What Is An MCP Server?

Understand what MCP servers are, what transports they use, and why agents rely on them for live tools.

Short answer

An MCP server is a program that exposes tools, prompts, or resources to an AI client over the Model Context Protocol. Instead of packaging instructions for the agent to read once, it stays available as a live integration the client can call during a session.

That makes MCP servers the right abstraction for databases, browsers, file systems, SaaS APIs, issue trackers, and other capabilities that need runtime interaction.

How MCP works in practice

MCP follows a client-server design. The AI host is the client. The MCP server advertises a set of tools and optional resources. The host discovers those capabilities, lets the model select or invoke them, and sends requests over a supported transport such as standard I/O, Server-Sent Events, or HTTP.
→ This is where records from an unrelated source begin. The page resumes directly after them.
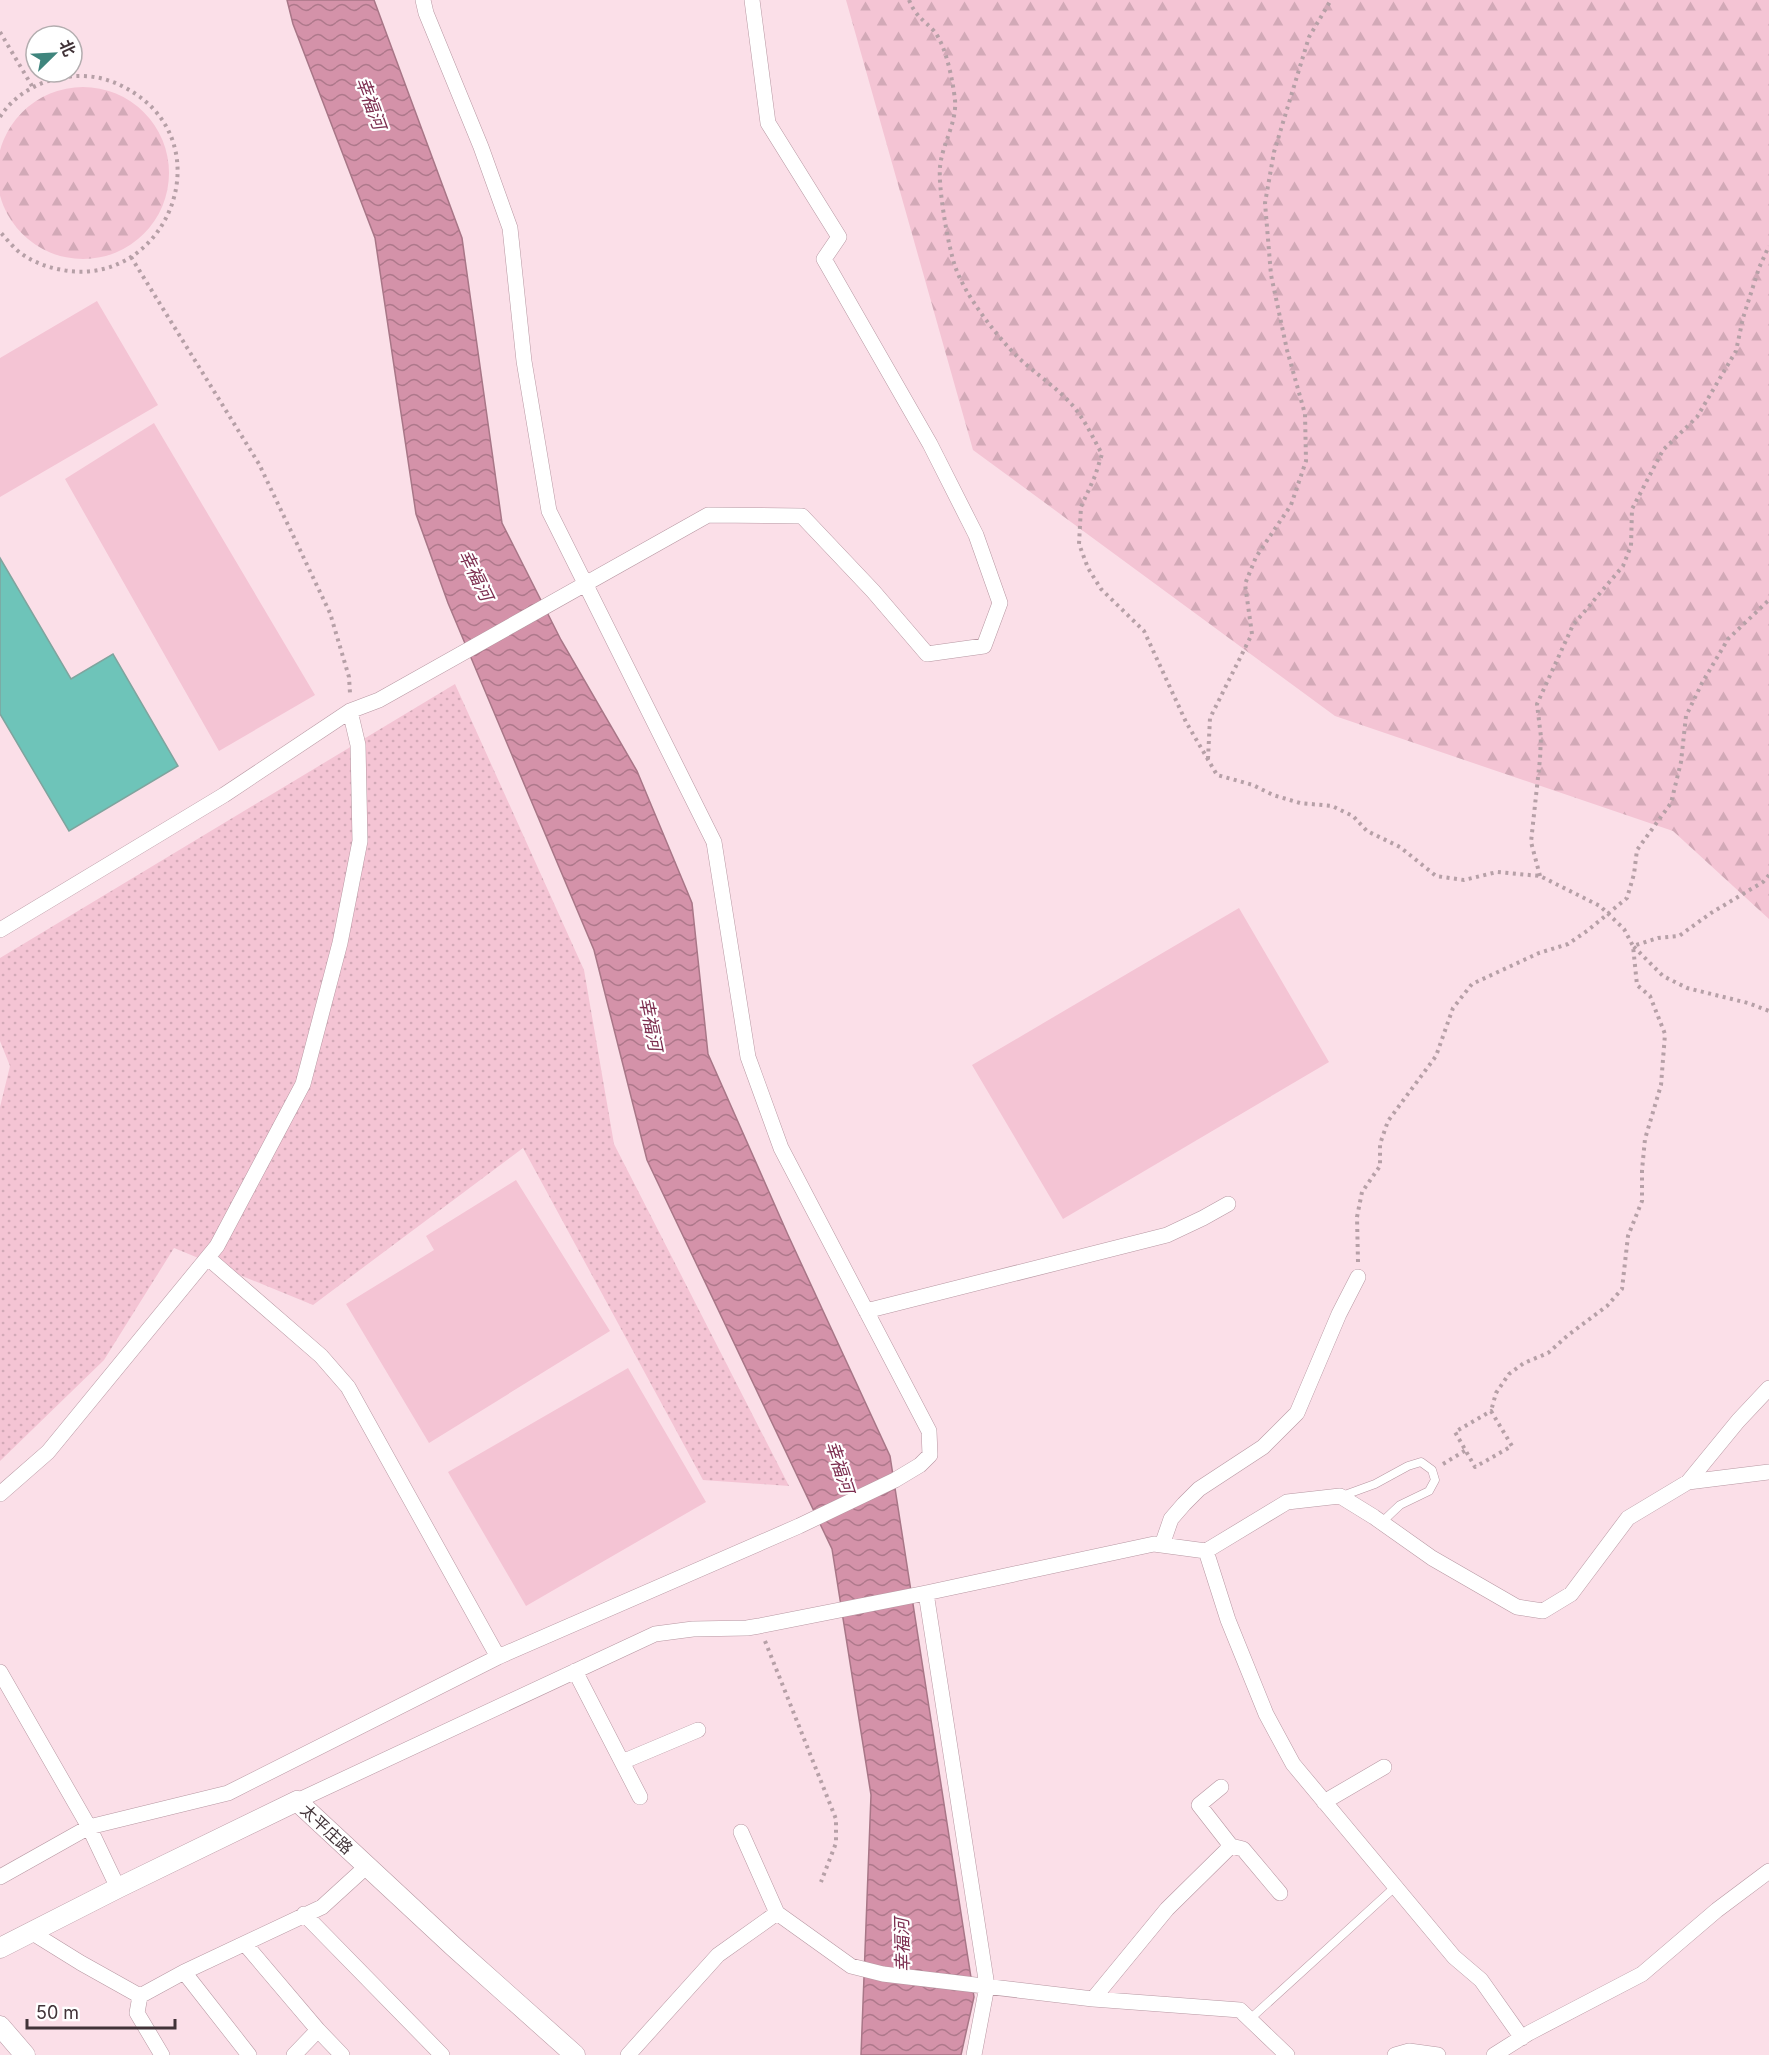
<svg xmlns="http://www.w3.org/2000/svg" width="1769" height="2055" viewBox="0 0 1769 2055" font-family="Inter,'Noto Sans SC',sans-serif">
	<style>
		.forest { fill: url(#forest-firs) }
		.garden { fill: url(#garden-dots) }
		.pitch { fill: #f4c4d4 }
		.water { fill: url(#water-waves); stroke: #a87687; stroke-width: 1.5 }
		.building { fill: #6ec4b9; stroke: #7fa49e; stroke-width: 1.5 }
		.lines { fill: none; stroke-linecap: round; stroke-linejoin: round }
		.service-casing { stroke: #b797a2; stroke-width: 9 }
		.minor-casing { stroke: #b797a2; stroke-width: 16 }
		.tertiary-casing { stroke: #b797a2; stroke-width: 21 }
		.path { stroke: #b6a0a7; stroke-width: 4; stroke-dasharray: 3 4.5; stroke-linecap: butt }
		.service { stroke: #fff; stroke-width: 8 }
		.minor { stroke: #fff; stroke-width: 15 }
		.tertiary { stroke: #fff; stroke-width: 20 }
		.labels { text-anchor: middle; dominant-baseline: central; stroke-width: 4.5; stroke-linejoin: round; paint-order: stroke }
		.street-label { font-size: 16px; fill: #413338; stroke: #fff }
		.water-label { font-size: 18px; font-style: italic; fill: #7c2d4f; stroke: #fff }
	</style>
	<defs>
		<pattern id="forest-firs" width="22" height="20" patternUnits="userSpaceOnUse" patternTransform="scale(1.5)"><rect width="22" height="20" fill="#f4c4d4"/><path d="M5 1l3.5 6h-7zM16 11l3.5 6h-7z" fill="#d2a9b7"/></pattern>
		<pattern id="garden-dots" width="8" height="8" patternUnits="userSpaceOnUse" patternTransform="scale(1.5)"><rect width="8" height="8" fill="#f4c4d4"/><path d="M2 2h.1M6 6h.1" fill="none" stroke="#d2a9b7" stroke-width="1.8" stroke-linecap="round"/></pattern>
		<pattern id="water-waves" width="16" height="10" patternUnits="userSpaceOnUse" patternTransform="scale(1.5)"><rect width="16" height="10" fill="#d492a9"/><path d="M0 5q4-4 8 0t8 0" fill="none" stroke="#ae788b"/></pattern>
	</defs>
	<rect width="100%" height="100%" fill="#fbdfe8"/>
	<path class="forest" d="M846,0H1769V919L1673,831L1335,716L973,450Z
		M-3 173a86 86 0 1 1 172 0a86 86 0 1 1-172 0Z"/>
	<path class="garden" d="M455,684L584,970L614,1144L789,1486L703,1480L523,1148L313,1305L174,1248L104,1360L0,1461V1107L10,1066L0,1041V958Z"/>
	<path class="pitch" d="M97,301L158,405L0,497V358Z
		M154,423L315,695L219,751L65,479Z
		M1239,908L1329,1062L1063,1219L972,1065Z
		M516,1180L610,1331L429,1443L346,1304L434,1250L426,1236Z
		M628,1368L706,1502L526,1606L448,1472Z"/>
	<path class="water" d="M287,0H374L462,238L502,523L561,640L637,771L692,903L708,1054L788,1235L890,1456L974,1997L961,2055H861L871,1795L832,1549L647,1160L594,950L448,603L416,514L375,238L293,24Z"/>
	<path class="building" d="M0,558L71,679L113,654L178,766L69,831L0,714Z"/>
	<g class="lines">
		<g class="service-casing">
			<path id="service" d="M1342,1496L1375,1484L1408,1466L1421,1462L1432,1470L1435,1480L1429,1491L1400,1505L1382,1522
				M1250,2019L1395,1887"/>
		</g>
		<g class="minor-casing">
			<path id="minor" d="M0,930L224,795L350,711L379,700L708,515L802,516L873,591L927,654L984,646L1000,603L976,535L930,444L824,259L839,237L768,123L752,0
				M208,1258L321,1356L348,1387L498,1657
				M866,1311L1167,1235L1203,1218L1228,1204
				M1688,1482L1769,1472
				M0,1494L48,1452L217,1246L303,1084L340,943L360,841L358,745L350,711
				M1162,1545L1171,1519L1184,1504L1199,1489L1263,1447L1297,1413L1339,1314L1358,1277
				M1206,1551L1228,1620L1266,1714L1293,1764L1454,1957L1481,1980L1522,2038
				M926,1593L987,1986L974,2055
				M575,1671L640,1797
				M0,1672L89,1827L118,1888
				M622,1762L698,1730
				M297,1801L655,1634L693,1629L747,1628L759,1626L926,1593L1154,1544L1206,1551L1287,1502L1340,1496L1374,1517L1432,1558L1517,1607L1543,1611L1571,1594L1628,1518L1688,1482L1738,1421L1769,1388
				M1324,1802L1384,1767
				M741,1832L777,1913L851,1966L883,1974L1093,1999L1167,1909L1231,1846L1199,1805L1221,1787
				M1231,1846L1243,1849L1280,1893
				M0,1877L89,1827L228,1793L498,1657L799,1526L895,1480L920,1465L930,1455L929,1431L781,1148L748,1057L714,842L549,511L524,361L510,228L481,147L426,13L423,0
				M304,1914L442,2055
				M31,1932L81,1963L140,1996L184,1972L322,1907L367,1866
				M245,1944L318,2030
				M184,1972L249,2055
				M140,1996L137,2013L162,2055
				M1093,1999L1240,2010L1287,2055
				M294,2055L318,2030L342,2055
				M628,2055L718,1955L777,1913
				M1395,2055L1409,2051L1438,2055
				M1494,2055L1529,2033L1642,1974L1717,1910L1769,1871"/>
		</g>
		<g class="tertiary-casing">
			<path id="tertiary" d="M0,1948L118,1888L297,1801L454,1947L575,2055
				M0,2026L25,2055"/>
		</g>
		<path class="path" d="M909,0C916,17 923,19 934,31C946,45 953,82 955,100C957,123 942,144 940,167C938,187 948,246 955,266C964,293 990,327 1010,349C1029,370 1055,385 1074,407C1086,422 1093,438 1102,454L1095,476L1081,507L1079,544L1088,568L1101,589L1144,631L1186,722L1217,775L1253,785L1273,795L1300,803L1332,806L1353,816L1367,831L1400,847L1436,876L1464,880L1497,872L1540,876L1600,906L1624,929L1633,946L1637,985L1650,996L1665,1034L1661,1085L1645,1139L1642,1170V1201L1628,1236L1622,1289L1607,1306L1567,1336L1548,1353L1524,1363L1509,1374L1496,1393L1491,1411
			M0,32L32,86
			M0,117C18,89 50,76 81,76C103,76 122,84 140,97C218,155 165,282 69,271C53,269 36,264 22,254C14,249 7,239 0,232
			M131,257L259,464L330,613L349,677L350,693
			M1208,759L1210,718L1252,634L1245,584L1256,557L1291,505L1306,461L1305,414L1287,350L1271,275L1265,203L1274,152L1309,37L1331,0
			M1769,875L1763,882L1711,913L1679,936L1658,938L1633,946L1663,976L1687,988L1748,1003L1769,1011
			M1540,876L1531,842L1540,759L1541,737L1537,704L1573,625L1623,566L1631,546L1632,509L1663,450L1697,417L1736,351L1743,318L1759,268L1769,246
			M1358,1262L1357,1217L1362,1192L1380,1166V1144L1388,1121L1436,1056L1453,1008L1472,984L1539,953L1568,944L1587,931L1627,898L1634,874L1637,850L1671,803L1681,762L1686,716L1702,683L1728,639L1769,600
			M1491,1411L1512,1446L1475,1467L1455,1432Z
			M1443,1464L1466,1450
			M765,1641L836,1819V1843L821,1882"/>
		<use href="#service" class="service"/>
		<use href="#minor" class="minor"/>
		<use href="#tertiary" class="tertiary"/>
	</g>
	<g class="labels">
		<g class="street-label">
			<text transform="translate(327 1829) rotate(43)">太平庄路</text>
		</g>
		<g class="water-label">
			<text transform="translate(371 103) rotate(70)">幸福河</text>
			<text transform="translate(476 575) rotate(64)">幸福河</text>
			<text transform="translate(651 1024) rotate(79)">幸福河</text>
			<text transform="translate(840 1467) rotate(72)">幸福河</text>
			<text transform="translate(902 1945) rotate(-91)">幸福河</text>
		</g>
	</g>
	<g transform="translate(54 54) rotate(66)"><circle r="28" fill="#ffffff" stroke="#b3adaf" stroke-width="1.5"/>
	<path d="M0-4.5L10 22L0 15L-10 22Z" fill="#3f857d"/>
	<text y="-9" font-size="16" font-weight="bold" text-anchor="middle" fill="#413338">北</text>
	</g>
	<path d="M27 2019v9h148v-9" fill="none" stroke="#413338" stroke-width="3"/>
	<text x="36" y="2019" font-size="18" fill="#413338" stroke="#ffffff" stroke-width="4.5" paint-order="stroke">50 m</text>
</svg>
That architecture is what allows the same server to work across multiple clients without every vendor inventing a brand new plugin protocol.

Why MCP is different from ordinary package installs

An npm package is just a package. An MCP server is a runtime integration surface. Once configured, it can receive user data, agent-generated plans, file paths, arguments, and auth material. It can also expose read-only or write-capable tools.

That is why installation guidance alone is not enough. You also need to know the permissions and trust assumptions around the server you are enabling.

Typical examples

  • A browser automation server such as Playwright.
  • A design integration such as Figma.
  • A GitHub or Linear integration that lets the model read and update issues.
  • An internal documentation or database bridge that provides search and fetch tools.